* Short problem
Put each line of the data below into a JSON list of strings, one string per line, with blank lines left out. Leave the pictures out of the answer.

═══ Dataset records ═══

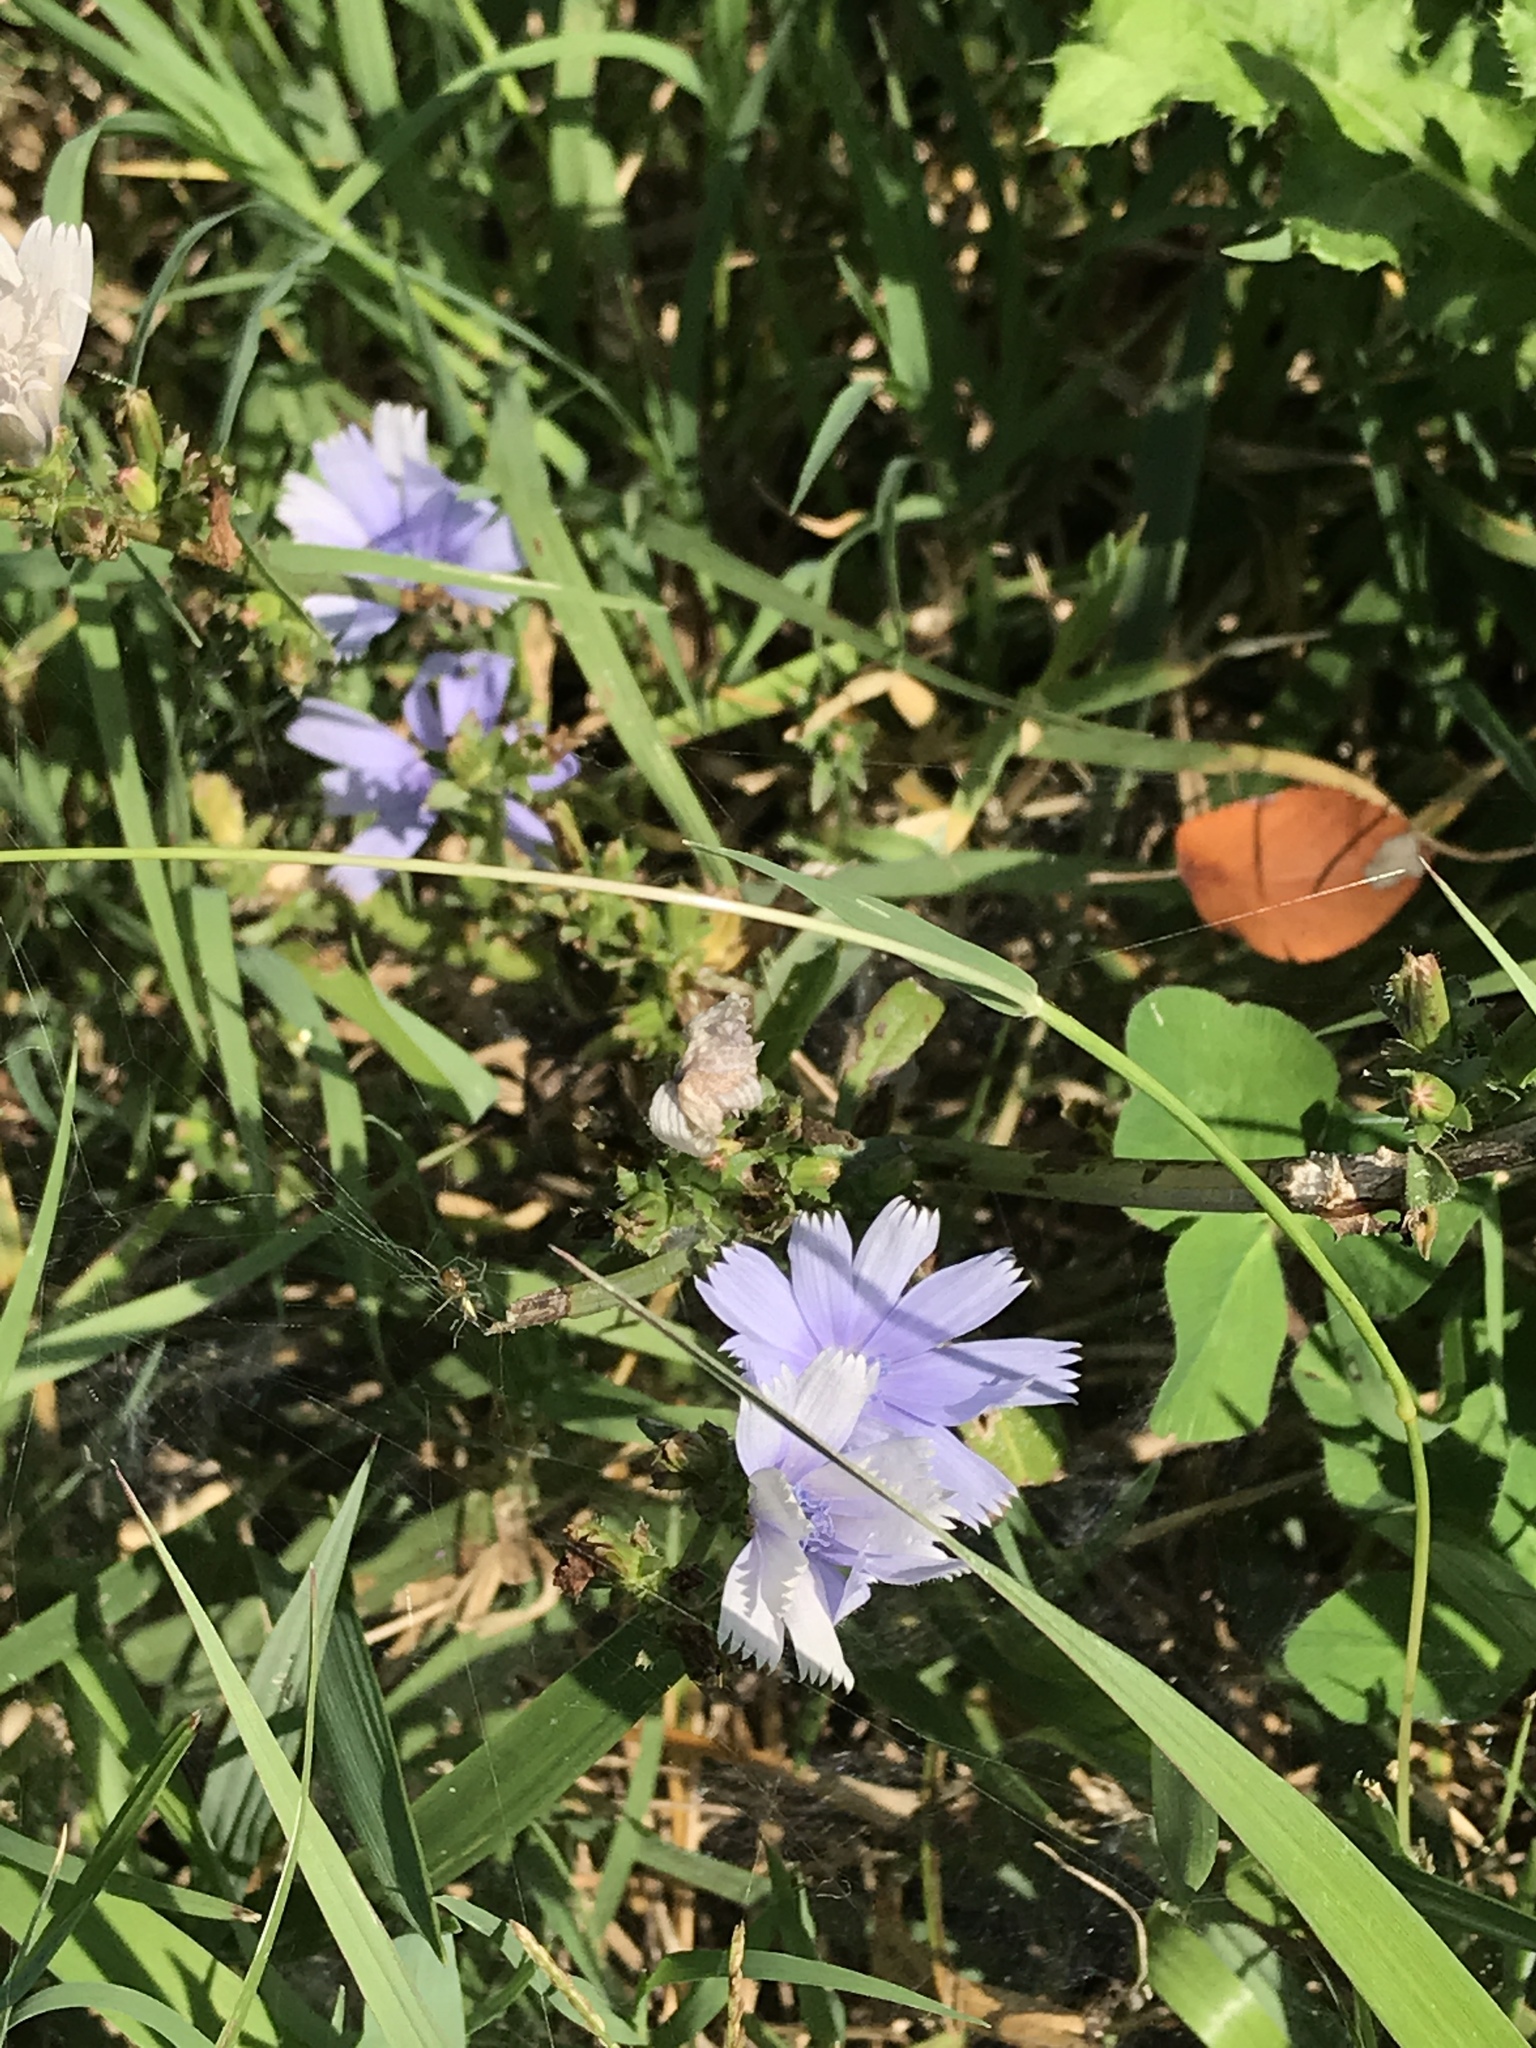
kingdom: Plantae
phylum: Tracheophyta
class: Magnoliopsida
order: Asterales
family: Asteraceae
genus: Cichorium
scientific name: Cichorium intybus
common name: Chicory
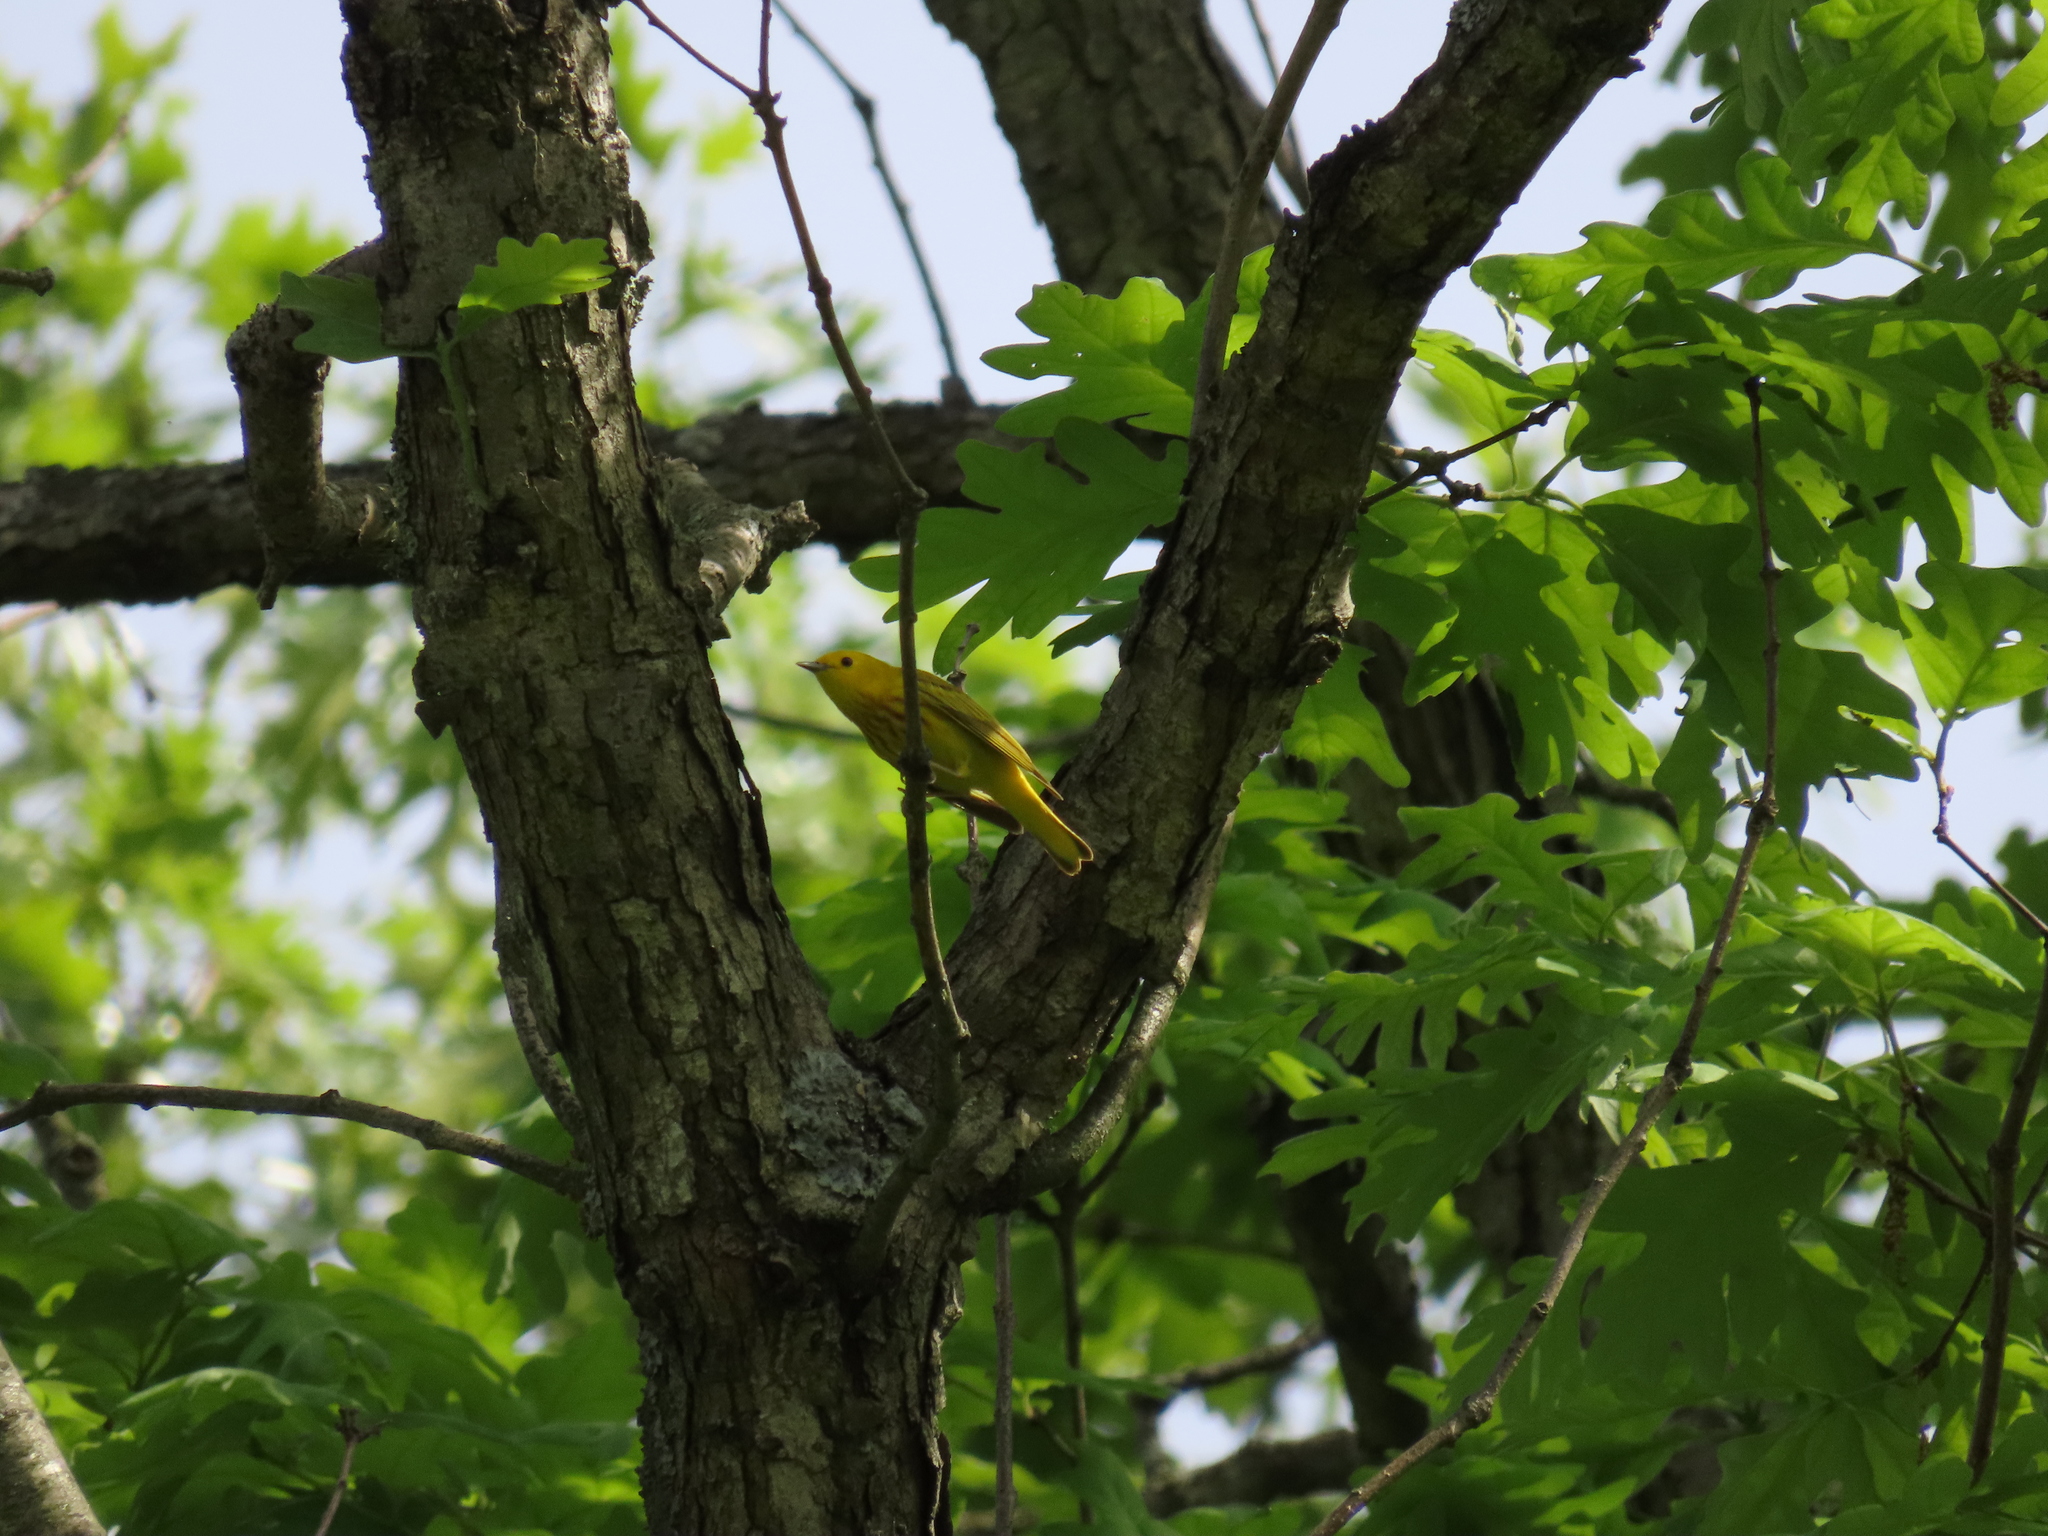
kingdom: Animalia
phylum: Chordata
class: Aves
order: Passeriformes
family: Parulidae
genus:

═══

* Response
[
  "kingdom: Plantae",
  "phylum: Tracheophyta",
  "class: Magnoliopsida",
  "order: Asterales",
  "family: Asteraceae",
  "genus: Cichorium",
  "scientific name: Cichorium intybus",
  "common name: Chicory",
  "kingdom: Animalia",
  "phylum: Chordata",
  "class: Aves",
  "order: Passeriformes",
  "family: Parulidae",
  "genus:"
]